__Given passage__:
□ □ □ □ □ □ □
Updated on September 18, 2022

Comments

  • kalaracey
    kalaracey over 1 year

    For a long time, I have used the NVIDIA proprietary driver. In Additional Drivers the NVIDIA driver was activated. However, I just "Removed" that driver because I would like to use the Nouveau driver for other reasons. Yet, I have reason to believe I am still using the NVIDIA driver as the output of modprobe -l is as follows:

    $  modprobe -l | grep 'nvidia'
    kernel/drivers/video/nvidia/nvidiafb.ko
    

    How do I really determine what driver I am using, and how to I enable Nouveau?

    • Enterprise
      Enterprise almost 4 years
      On Ubuntu 20.04, I get the error modprobe: invalid option -- 'l'.
□ □ □ □ □ □ □
__Rows__:
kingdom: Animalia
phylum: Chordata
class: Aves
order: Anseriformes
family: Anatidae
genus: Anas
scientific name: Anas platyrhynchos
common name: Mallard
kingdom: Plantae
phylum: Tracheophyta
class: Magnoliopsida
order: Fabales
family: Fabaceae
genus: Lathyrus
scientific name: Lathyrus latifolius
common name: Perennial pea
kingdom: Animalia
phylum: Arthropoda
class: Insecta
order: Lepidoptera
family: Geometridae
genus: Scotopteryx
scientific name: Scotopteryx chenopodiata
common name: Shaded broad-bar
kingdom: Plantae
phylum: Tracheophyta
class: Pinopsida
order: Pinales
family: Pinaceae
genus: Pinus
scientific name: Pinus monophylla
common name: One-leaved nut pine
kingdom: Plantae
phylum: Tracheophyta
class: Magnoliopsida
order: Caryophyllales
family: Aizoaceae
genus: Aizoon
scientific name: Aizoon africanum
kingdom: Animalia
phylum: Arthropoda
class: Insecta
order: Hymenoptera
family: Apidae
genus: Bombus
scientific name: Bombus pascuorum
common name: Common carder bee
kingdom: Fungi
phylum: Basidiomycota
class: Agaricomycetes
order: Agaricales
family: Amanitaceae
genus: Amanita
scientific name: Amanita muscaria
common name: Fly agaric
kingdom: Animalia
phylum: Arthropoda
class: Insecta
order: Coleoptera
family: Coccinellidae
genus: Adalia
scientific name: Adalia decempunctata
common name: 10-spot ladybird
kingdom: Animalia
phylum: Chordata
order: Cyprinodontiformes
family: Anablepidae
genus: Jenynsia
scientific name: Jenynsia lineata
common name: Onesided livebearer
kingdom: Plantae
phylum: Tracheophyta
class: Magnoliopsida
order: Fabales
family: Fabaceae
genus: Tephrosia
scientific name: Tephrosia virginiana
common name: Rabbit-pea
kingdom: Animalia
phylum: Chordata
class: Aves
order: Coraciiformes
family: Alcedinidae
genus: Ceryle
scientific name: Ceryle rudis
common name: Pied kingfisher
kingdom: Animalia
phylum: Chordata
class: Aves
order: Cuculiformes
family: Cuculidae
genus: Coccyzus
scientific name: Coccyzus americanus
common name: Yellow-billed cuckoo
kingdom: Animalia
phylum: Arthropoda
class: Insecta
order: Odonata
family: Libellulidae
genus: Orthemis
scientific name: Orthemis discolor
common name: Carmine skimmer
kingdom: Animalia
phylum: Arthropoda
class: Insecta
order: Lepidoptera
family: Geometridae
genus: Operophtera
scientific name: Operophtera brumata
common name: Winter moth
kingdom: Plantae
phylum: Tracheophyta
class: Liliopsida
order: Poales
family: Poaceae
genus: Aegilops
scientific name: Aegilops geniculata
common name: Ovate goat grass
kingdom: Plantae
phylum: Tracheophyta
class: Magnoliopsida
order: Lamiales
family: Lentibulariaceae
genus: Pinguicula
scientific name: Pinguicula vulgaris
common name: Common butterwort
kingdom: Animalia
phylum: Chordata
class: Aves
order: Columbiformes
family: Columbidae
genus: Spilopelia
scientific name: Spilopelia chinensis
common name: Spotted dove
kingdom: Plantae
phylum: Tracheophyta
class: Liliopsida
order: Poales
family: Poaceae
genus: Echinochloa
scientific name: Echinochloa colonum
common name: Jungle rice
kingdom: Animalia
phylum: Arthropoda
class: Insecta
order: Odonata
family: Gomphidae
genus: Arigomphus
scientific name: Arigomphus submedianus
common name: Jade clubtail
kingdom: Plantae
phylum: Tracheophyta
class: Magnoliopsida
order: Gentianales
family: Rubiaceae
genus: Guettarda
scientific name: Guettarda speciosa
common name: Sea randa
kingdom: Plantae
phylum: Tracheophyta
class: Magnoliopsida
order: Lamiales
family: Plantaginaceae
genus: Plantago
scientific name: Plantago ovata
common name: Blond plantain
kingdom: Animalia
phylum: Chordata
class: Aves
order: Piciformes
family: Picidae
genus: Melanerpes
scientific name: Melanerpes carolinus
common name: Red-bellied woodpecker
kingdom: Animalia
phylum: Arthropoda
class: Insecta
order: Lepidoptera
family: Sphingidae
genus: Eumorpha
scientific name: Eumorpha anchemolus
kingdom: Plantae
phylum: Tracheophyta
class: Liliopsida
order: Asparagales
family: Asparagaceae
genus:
□ □ □ □ □ □ □
__Written problem 1__: How would you render this sentence from the NVIDIA driver comments in Spanish: "For a long time, I have used the NVIDIA proprietary driver."
__Written problem 2__: Could you extend the NVIDIA driver comments, picking up after the last comment shown?

__Task output 1__: Durante mucho tiempo, he usado el controlador propietario de NVIDIA.

__Task output 2__:
  • CMCDragonkai
    CMCDragonkai over 8 years
    What happens if I don't have Kernel driver in use under NVIDIA devices using lspci -nnk at all?
  • CMCDragonkai
    CMCDragonkai over 8 years
    Thought as much. No nvidia driver is being used or loaded. When booting via BIOS, X ends up using VESA driver, but when booting via UEFI, X cannot start at all.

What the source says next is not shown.